According to SEO commentator Barry Schwartz, the Fred update targets websites that are “ad heavy, low value content sites”. This sounds very much like a Panda update really, in that is looks at UX and various on-page factors, rather than site architecture, mobile or links. This also makes sense of some of Gary Illyes’ tweets.
Gary Illyes is Tweeting
OK, Gary Illyes is always tweeting, but sometimes his tweets are seemingly timed with Google updates – it’s as if he is dropping some huge hints. Three of his recent tweets stand out. Each of these comments seem to be linked with some of the results Barry Schwartz and other SEO commentators are seeing – websites that are content driven with the purpose of creating revenue through advertising or affiliate schemes are being affected:
“DYK that you can rank well with short content, too? Long form content is not always the answer.”
DYK that you can rank well with short content, too? Long form content is not always the answer. pic.twitter.com/tpb1D06iiW
— Gary "鯨理／경리" Illyes (@methode) March 9, 2017
“DYK users rarely like “buy Viagra without prescription in a Narnian casino” kind of comments? Burn those! Burn those comments with fire!”
DYK users rarely like "buy Viagra without prescription in a Narnian casino" kind of comments? Burn those! Burn those comments with fire! pic.twitter.com/BfPWxrRS1K
— Gary "鯨理／경리" Illyes (@methode) March 11, 2017
“DYK there’s no inherent problem with affiliate links? The problem is when a site’s sole purpose is to be a shallow container for aff links”
DYK there's no inherent problem with affiliate links? The problem is when a site's sole purpose is to be a shallow container for aff links pic.twitter.com/y149XZ0JP6
— Gary "鯨理／경리" Illyes (@methode) March 14, 2017
The first tweet seems to be hinting that all those websites that provide nothing but “blog content” surrounded by adverts may no longer be so well liked by Google. The second tweet is a simple warning for people to keep their comments under control – many large content sites receive millions of pageviews a day, and the small handful of site managers struggle to moderate their web community, resulting in persistent comment spam. The third tweet confirms to us that while affiliate links are perfectly OK, a website that has no purpose other than to serve affiliate links to readers is not liked.

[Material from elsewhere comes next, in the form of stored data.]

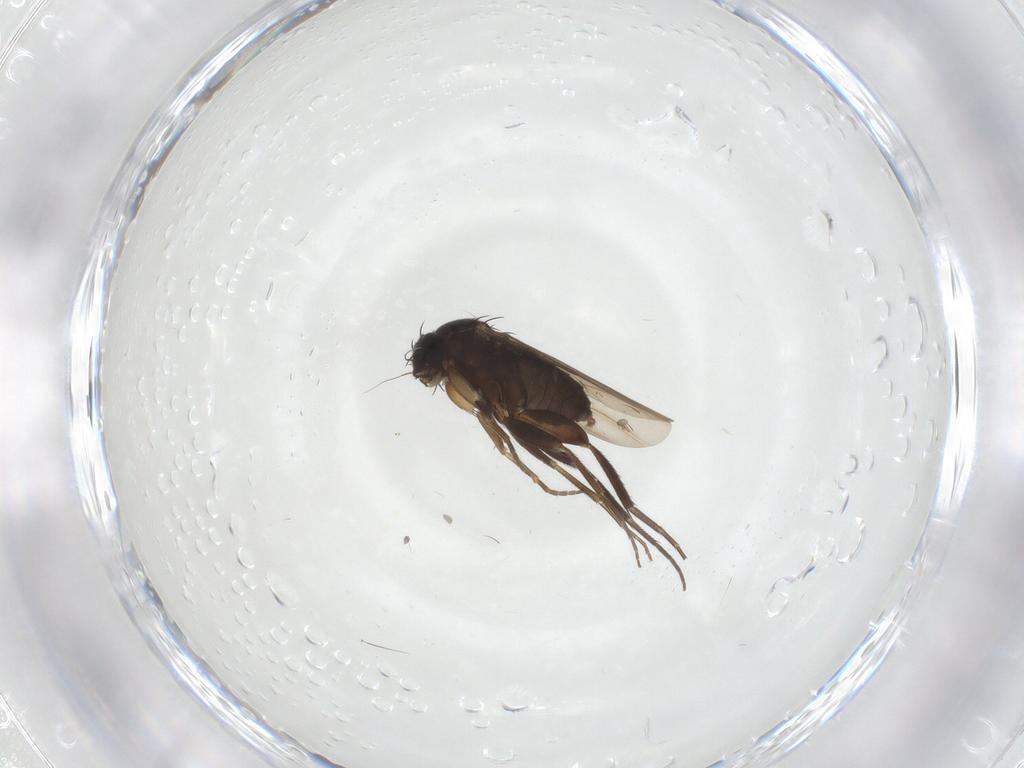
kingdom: Animalia
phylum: Arthropoda
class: Insecta
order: Diptera
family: Phoridae
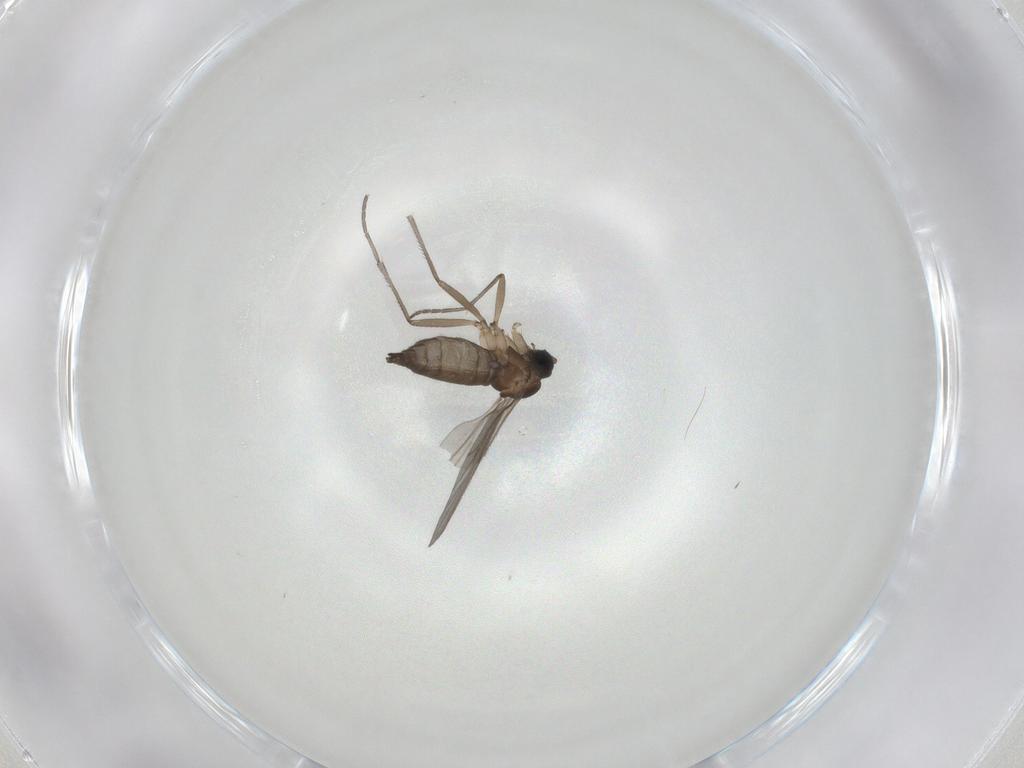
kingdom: Animalia
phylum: Arthropoda
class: Insecta
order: Diptera
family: Sciaridae
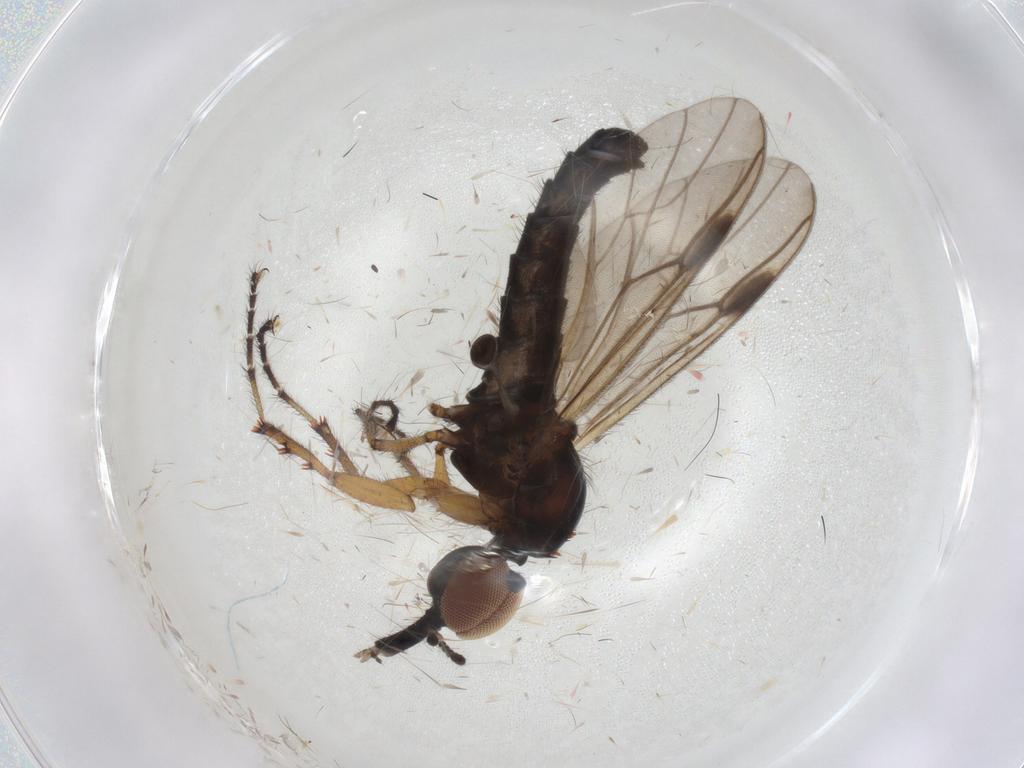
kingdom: Animalia
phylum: Arthropoda
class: Insecta
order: Diptera
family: Bibionidae
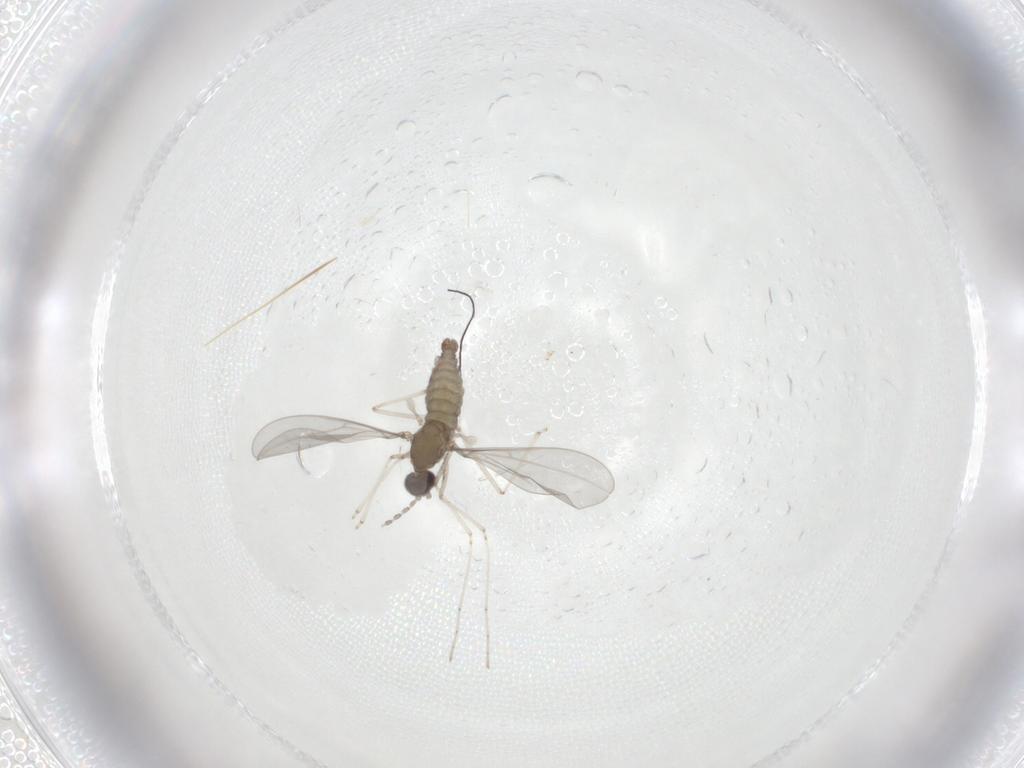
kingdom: Animalia
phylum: Arthropoda
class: Insecta
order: Diptera
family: Cecidomyiidae
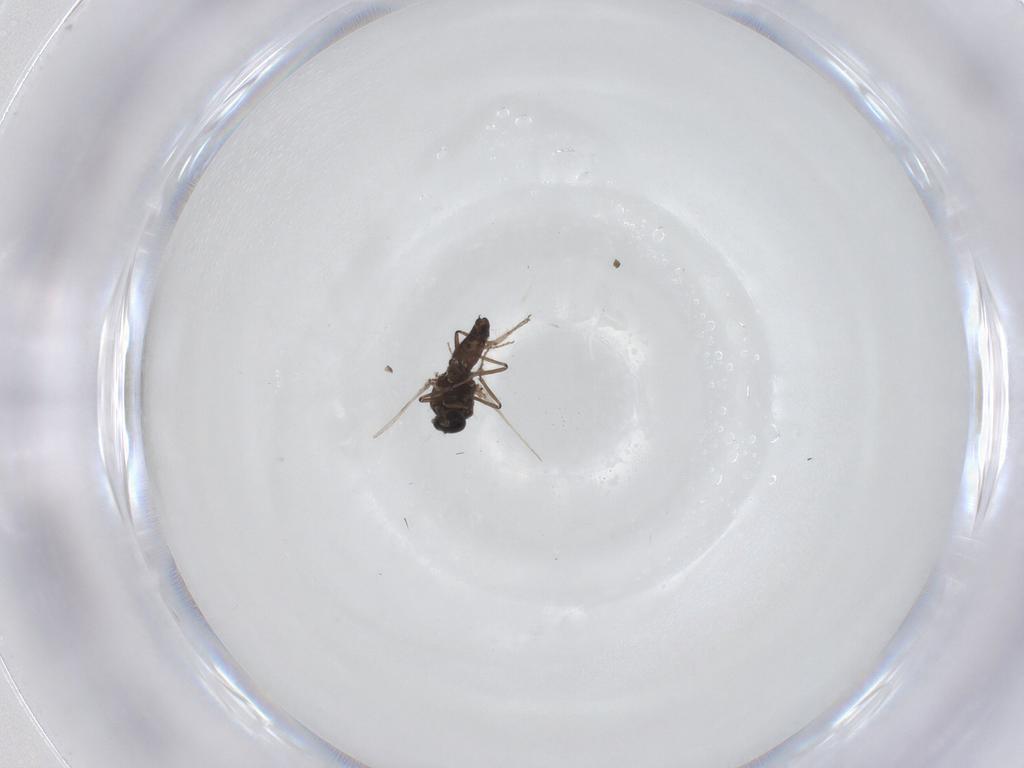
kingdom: Animalia
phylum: Arthropoda
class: Insecta
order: Diptera
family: Ceratopogonidae
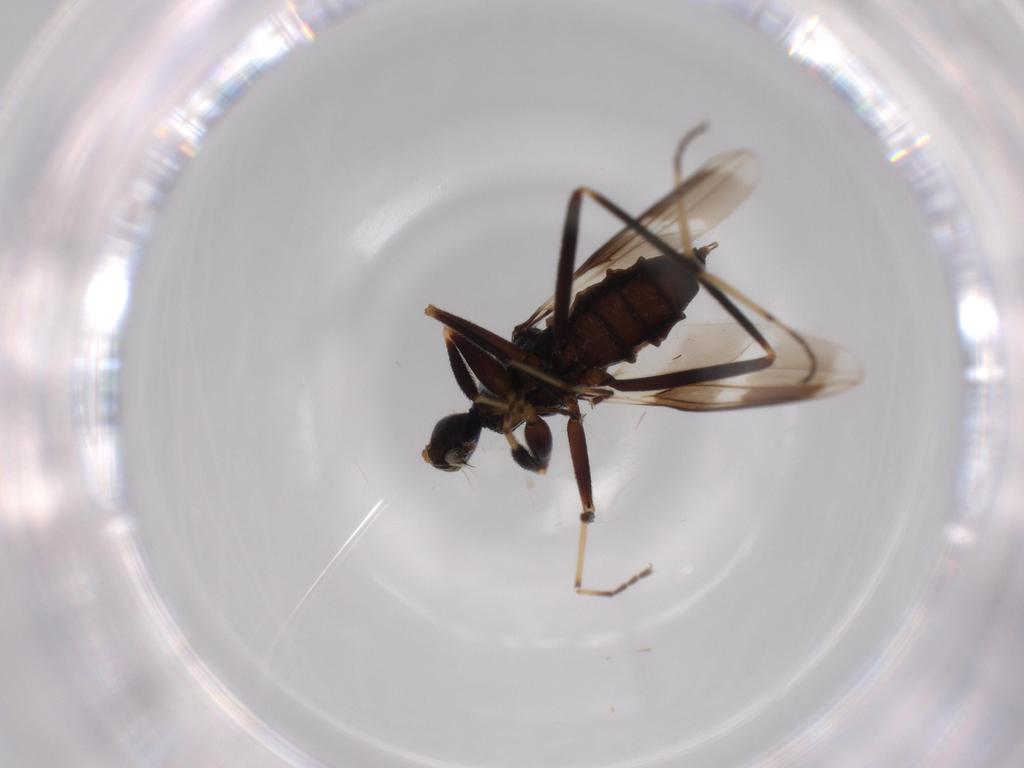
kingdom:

So far, we have not seen any signs that the Fred update is affecting real businesses, which is great news for our clients. However, we have seen some fluctuations within ecommerce websites. It is likely that Google is working hard to re-evaluate ecommerce sites to determine which websites are real online shops, and which ones are affiliate platforms. Real shops are valued by Google, and professional affiliate marketers have worked out that if they can make their website look like a real business, they can fool Google into thinking that they are stocking and delivering real products, rather than just making money through paid links and leads.
What if you are affected?
If you have been affected by this update, it may be time to review your business model. If your main focus is on pushing readers towards your affiliate links and adverts, then you may struggle to sustain a high level of traffic from Google search. Many professional affiliate marketers have already moved to social media, as a large number were severely penalised by the Penguin and Panda updates. However, you are running a legitimate shop and have been recently penalised in Google, it may be that you need to make your business look more like a real shop, and less like an affiliate website. The easiest way to achieve this is to improve your web content with unique product and category descriptions.